A β-Arrestin Binding Determinant Common to the Second Intracellular Loops of Rhodopsin Family G Protein-coupled Receptors

β-Arrestins have been shown to inhibit competitively G proteindependent signaling and to mediate endocytosis for many of the hundreds of nonvisual rhodopsin family G protein-coupled receptors (GPCR). An open question of fundamental importance concerning the regulation of signal transduction of several hundred rhodopsin-like GPCRs is how these receptors of limited sequence homology, when considered in toto, can all recruit and activate the two highly conserved β-arrestin proteins as part of their signaling/desensitization process. Although the serine and threonine residues that form GPCR kinase phosphorylation sites are common β-arrestin-associated receptor determinants regulating receptor desensitization and internalization, the agonist-activated conformation of a GPCR probably reveals the most fundamental determinant mediating the GPCR and arrestin interaction.

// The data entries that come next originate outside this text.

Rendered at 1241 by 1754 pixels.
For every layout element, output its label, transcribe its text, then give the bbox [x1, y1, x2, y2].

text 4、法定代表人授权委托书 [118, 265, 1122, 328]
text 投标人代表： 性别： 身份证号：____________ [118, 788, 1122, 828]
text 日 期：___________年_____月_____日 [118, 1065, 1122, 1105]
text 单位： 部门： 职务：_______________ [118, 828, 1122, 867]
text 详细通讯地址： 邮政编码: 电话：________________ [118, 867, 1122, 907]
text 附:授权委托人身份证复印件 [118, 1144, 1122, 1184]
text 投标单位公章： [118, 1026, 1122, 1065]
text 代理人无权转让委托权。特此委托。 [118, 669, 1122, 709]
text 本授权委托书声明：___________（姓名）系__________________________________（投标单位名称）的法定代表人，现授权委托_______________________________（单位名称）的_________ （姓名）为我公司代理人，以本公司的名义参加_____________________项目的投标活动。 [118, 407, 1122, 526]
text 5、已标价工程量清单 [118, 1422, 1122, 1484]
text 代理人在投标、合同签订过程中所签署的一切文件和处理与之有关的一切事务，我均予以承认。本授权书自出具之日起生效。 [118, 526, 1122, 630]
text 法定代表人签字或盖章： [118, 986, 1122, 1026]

Here we identified a β-arrestin binding determinant common to the rhodopsin family GPCRs formed from the proximal 10 residues of the second intracellular loop. We demonstrated by both gain and loss of function studies for the serotonin 2C, β2-adrenergic, α2a-adrenergic, and neuropeptide Y type 2 receptorsthat the highly conserved amino acids, proline and alanine, naturally occurring in rhodopsin family receptors six residues distal to the highly conserved second loop DRY motif regulate β-arrestin binding and β-arrestin-mediated internalization. In particular, as demonstrated for the β2 AR, this occurs independently of changes in GPCR kinase phosphorylation. These results suggest that a GPCR conformation directed by the second intracellular loop, likely using the loop itself as a binding patch, may function as a switch for transitioning β-arrestin from its inactive form to its active receptor-binding state.